# syncing my new phone



## corkyb (Apr 25, 2009)

Ok, I can't remember what the guy at the store told me to do except he said to sync my old phone first.  I went to do that and am not even close to having enough room.  So I am taking a lot of music off as it wouldn't sync the old phone.  Then what do I do?  I just plug the new phone into my computer and open itunes and press sync?  Or do I press restore or something like that?  I can't remember what he said.  

The good thing is that they let me buy a 1:1 membership even though I am not buying a mac.  I need help with all things mac and ithingy and maybe if I go this time, it would help me learn a few things.
Paula


----------



## hsuthard (Jan 6, 2010)

Do you mean you don't have enough space on your computer to backup your old phone first? Once you've backed it up, you'll hook up the new phone and choose "Restore from backup: corkyb's iPhone" or whatever. 

I'm happy to hear they let you get the 1:1 membership, my mom wants to get that when she gets an iPhone, and she doesn't want to rely on my for tech support (thank goodness! - it took us almost two hours to set her up on Words with Friends over the phone).


----------



## VictoriaP (Mar 1, 2009)

While it's a nuisance to have to set everything up from scratch, it's often recommended that you set up as a new phone, rather than working from a backup of your old one.  Many times, people have reported sluggishness and other problems when they've worked from a backup of an older model, and ended up having to do a new setup anyway a few weeks down the road.

I opted for the new setup straight out of the box, and for the most part, I've avoided 95% of the known issues.  Might not be related, but given that this particular device does have some definite "quirks", I wanted to give myself the best possible chance at getting it to work well from the start.  The inconvenience was worth it to do that.

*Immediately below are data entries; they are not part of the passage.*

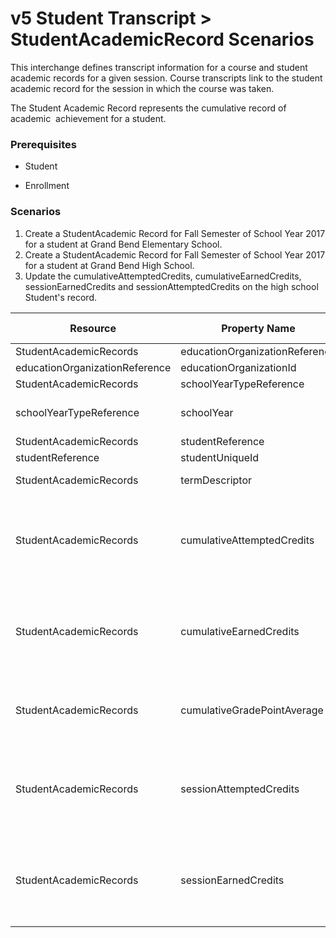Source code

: # v5 Student Transcript > StudentAcademicRecord Scenarios

This interchange defines transcript information for a course and student
academic records for a given session. Course transcripts link to the student
academic record for the session in which the course was taken.

The Student Academic Record represents the cumulative record of academic
 achievement for a student.

### Prerequisites

* Student

* Enrollment

### Scenarios

1. Create a StudentAcademic Record for Fall Semester of School Year 2017 for a
   student at Grand Bend Elementary School.
2. Create a StudentAcademic Record for Fall Semester of School Year 2017 for a
   student at Grand Bend High School.
3. Update the cumulativeAttemptedCredits, cumulativeEarnedCredits,
   sessionEarnedCredits and sessionAttemptedCredits on the high school Student's
   record.

| Resource                       | Property Name                  | Is Collection | Data Type                      | Required / Optional | Scenario 1: POST                      | Scenario 2: POST                        | Scenario 3: PUT                                              |
| ------------------------------ | ------------------------------ | ------------- | ------------------------------ | ------------------- | ----------------------------------------- | ------------------------------------------- | ---------------------------------------------------------------- |
| StudentAcademicRecords         | educationOrganizationReference | FALSE         | educationOrganizationReference | REQUIRED            |                                           |                                             |                                                                  |
| educationOrganizationReference | educationOrganizationId        | FALSE         | integer                        | REQUIRED            | 255901107                                 | 255901001                                   | 255901001                                                        |
| StudentAcademicRecords         | schoolYearTypeReference        | FALSE         | schoolYearTypeReference        | REQUIRED            |                                           |                                             |                                                                  |
| schoolYearTypeReference        | schoolYear                     | FALSE         | integer                        | REQUIRED            | \[Current School Year\]                   | \[Current School Year\]                     | \[Current School Year\]                                          |
| StudentAcademicRecords         | studentReference               | FALSE         | studentReference               | REQUIRED            |                                           |                                             |                                                                  |
| studentReference               | studentUniqueId                | FALSE         | string                         | REQUIRED            | 111111                                    | 222222                                      | 222222                                                           |
| StudentAcademicRecords         | termDescriptor                 | FALSE         | string                         | REQUIRED            | Fall Semester                             | Fall Semester                               | Fall Semester                                                    |
| StudentAcademicRecords         | cumulativeAttemptedCredits     | FALSE         | decimal                        | REQUIRED            | \[System calculated value<br/><br/>\| 0\] | \[System calculated value<br/><br/>\| 40\]  | \[Previous system<br/><br/>calculated value + 3<br/><br/>\| 43\] |
| StudentAcademicRecords         | cumulativeEarnedCredits        | FALSE         | decimal                        | REQUIRED            | \[System calculated value<br/><br/>\| 0\] | \[System calculated value<br/><br/>\| 38\]  | \[Previous system<br/><br/>calculated value + 3<br/><br/>\| 41\] |
| StudentAcademicRecords         | cumulativeGradePointAverage    | FALSE         | decimal                        | REQUIRED            |                                           | \[System calculated value<br/><br/>\| 3.0\] | \[System calculated value<br/><br/>\| 3.0\]                      |
| StudentAcademicRecords         | sessionAttemptedCredits        | FALSE         | decimal                        | REQUIRED            |                                           | \[System calculated value<br/><br/>\| 3\]   | \[Previous system<br/><br/>calculated value + 3<br/><br/>\| 6\]  |
| StudentAcademicRecords         | sessionEarnedCredits           | FALSE         | decimal                        | REQUIRED            |                                           | \[System calculated value<br/><br/>\| 3\]   | \[Previous system<br/><br/>calculated value + 3<br/><br/>\| 6\]  |
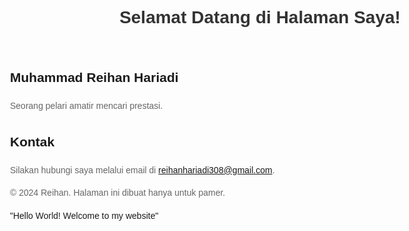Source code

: <!DOCTYPE html>
<html lang="en">
<head>
    <meta charset="UTF-8">
    <meta name="viewport" content="width=device-width, initial-scale=1.0">
    <title>Muhammad Reihan Hariadi</title>
    <style>
        body {
            font-family: Arial, sans-serif;
            line-height: 1.6;
            padding: 20px;
            max-width: 800px;
            margin: 0 auto;
        }
        h1 {
            color: #333;
        }
        p {
            color: #666;
        }
    </style>
</head>
<body>
    <header>
        <h1>Selamat Datang di Halaman Saya!</h1>
    </header>
    <main>
        <section>
            <h2>Muhammad Reihan Hariadi</h2>
            <p>Seorang pelari amatir mencari prestasi.</p>
        </section>
        <section>
            <h2>Kontak</h2>
            <p>Silakan hubungi saya melalui email di <a href="reihanhariadi308@gmail.com">reihanhariadi308@gmail.com</a>.</p>
        </section>
    </main>
    <footer>
        <p>&copy; 2024 Reihan. Halaman ini dibuat hanya untuk pamer.</p>
    </footer>
</body>
</html>
"Hello World! Welcome to my website"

Just my .02; read up quite at bit about it on MacRumors and decided this was the safest course of action.


----------



## corkyb (Apr 25, 2009)

Too late now for me to do that Victoria.  I probably would rather have done it that way.  What is the difference; i.e. what is the inconvenience of doing it as a new phone?  My apps are still all in itunes, right?


----------



## VictoriaP (Mar 1, 2009)

You lose old texts, have to reenter all your passwords (including wifi), reset up all your mail accounts, things like that. It's a nuisance, but it's not the end of the world. _(Edit: one issue that affects this crew...you'll lose all progress you've made in games like Angry Birds. I don't play these on the iPhone, only on the iPad, so I didn't even think about that one!)_

You'll probably be fine, really. It's just something to be aware of if you do encounter problems down the road.


----------



## pidgeon92 (Oct 27, 2008)

corkyb said:


> My apps are still all in itunes, right?


Right. It doesn't matter how many iPhones/iPods you attach to it, your apps will always remain in iTunes.


----------